Records excerpted from a collection
◇ ◇ ◇
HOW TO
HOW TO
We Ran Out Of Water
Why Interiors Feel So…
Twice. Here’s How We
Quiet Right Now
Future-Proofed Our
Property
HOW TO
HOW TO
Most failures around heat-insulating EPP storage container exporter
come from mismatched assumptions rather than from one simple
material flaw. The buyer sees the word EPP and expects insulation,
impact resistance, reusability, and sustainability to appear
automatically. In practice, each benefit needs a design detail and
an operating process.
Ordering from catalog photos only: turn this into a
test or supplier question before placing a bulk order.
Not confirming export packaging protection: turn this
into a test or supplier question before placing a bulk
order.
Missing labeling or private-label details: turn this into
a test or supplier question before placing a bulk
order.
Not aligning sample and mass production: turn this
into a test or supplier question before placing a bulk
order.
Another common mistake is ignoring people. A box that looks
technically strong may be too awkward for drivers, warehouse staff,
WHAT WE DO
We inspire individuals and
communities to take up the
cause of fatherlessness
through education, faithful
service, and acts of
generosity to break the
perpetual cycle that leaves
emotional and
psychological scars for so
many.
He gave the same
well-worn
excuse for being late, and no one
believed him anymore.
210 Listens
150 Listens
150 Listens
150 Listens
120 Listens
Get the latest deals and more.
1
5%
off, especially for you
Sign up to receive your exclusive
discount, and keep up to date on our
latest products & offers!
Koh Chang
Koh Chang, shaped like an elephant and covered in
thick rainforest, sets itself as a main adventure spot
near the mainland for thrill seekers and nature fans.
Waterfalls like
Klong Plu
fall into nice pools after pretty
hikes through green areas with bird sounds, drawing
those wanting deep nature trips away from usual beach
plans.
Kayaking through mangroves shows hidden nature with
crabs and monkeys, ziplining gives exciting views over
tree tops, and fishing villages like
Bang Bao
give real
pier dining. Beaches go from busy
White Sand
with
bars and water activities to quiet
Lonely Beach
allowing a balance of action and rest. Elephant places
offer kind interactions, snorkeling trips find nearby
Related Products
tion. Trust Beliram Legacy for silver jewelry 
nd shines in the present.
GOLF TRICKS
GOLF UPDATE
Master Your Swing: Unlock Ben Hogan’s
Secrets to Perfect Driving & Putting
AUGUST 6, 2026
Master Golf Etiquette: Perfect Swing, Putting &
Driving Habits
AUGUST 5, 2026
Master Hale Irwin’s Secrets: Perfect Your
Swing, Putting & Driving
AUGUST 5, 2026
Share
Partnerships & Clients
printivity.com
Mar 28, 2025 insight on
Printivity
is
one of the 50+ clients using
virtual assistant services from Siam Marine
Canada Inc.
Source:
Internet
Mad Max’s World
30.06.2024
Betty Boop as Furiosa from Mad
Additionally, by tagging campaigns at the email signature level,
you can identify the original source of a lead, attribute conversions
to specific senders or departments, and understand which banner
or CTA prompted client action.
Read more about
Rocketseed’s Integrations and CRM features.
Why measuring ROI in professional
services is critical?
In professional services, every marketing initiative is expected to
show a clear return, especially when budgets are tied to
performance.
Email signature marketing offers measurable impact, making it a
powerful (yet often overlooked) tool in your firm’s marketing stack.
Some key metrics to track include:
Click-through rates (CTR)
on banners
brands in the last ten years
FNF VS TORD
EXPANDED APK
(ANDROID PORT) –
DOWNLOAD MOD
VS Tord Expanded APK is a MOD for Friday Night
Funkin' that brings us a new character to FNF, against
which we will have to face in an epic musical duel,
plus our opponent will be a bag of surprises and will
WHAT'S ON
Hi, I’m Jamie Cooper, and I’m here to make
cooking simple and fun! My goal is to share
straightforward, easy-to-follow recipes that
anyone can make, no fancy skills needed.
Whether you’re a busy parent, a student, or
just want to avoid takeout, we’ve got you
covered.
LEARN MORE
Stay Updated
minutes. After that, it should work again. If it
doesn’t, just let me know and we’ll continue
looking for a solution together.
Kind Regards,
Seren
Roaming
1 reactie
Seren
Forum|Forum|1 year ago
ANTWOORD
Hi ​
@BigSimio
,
◇ ◇ ◇
Assignment:
Identify every line above with the string "just" in it. Copy those lines.

Exercise solution:
just want to avoid takeout, we’ve got you
doesn’t, just let me know and we’ll continue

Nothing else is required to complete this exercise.